** REQUIRED ACTION **
Find every row that contains the string "TCPServer", matching case exactly, and copy each such row in full.

----- DATA LISTING -----

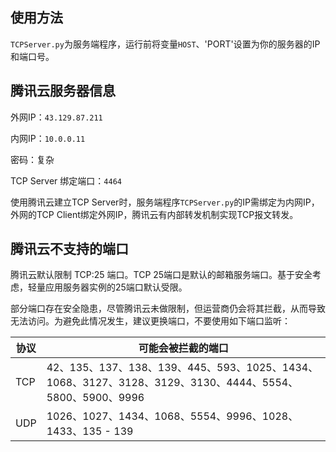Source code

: ## 使用方法
`TCPServer.py`为服务端程序，运行前将变量`HOST`、'PORT'设置为你的服务器的IP和端口号。

## 腾讯云服务器信息

外网IP：`43.129.87.211`

内网IP：`10.0.0.11`

密码：复杂

TCP Server 绑定端口：`4464`

使用腾讯云建立TCP Server时，服务端程序`TCPServer.py`的IP需绑定为内网IP，外网的TCP Client绑定外网IP，腾讯云有内部转发机制实现TCP报文转发。

## 腾讯云不支持的端口

腾讯云默认限制 TCP:25 端口。TCP 25端口是默认的邮箱服务端口。基于安全考虑，轻量应用服务器实例的25端口默认受限。

部分端口存在安全隐患，尽管腾讯云未做限制，但运营商仍会将其拦截，从而导致无法访问。为避免此情况发生，建议更换端口，不要使用如下端口监听：

|协议|可能会被拦截的端口|
|-----|-----|
|TCP|42、135、137、138、139、445、593、1025、1434、1068、3127、3128、3129、3130、4444、5554、5800、5900、9996|
|UDP|1026、1027、1434、1068、5554、9996、1028、1433、135 - 139|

-----

** OUTPUT OF THE EXERCISE **
`TCPServer.py`为服务端程序，运行前将变量`HOST`、'PORT'设置为你的服务器的IP和端口号。
使用腾讯云建立TCP Server时，服务端程序`TCPServer.py`的IP需绑定为内网IP，外网的TCP Client绑定外网IP，腾讯云有内部转发机制实现TCP报文转发。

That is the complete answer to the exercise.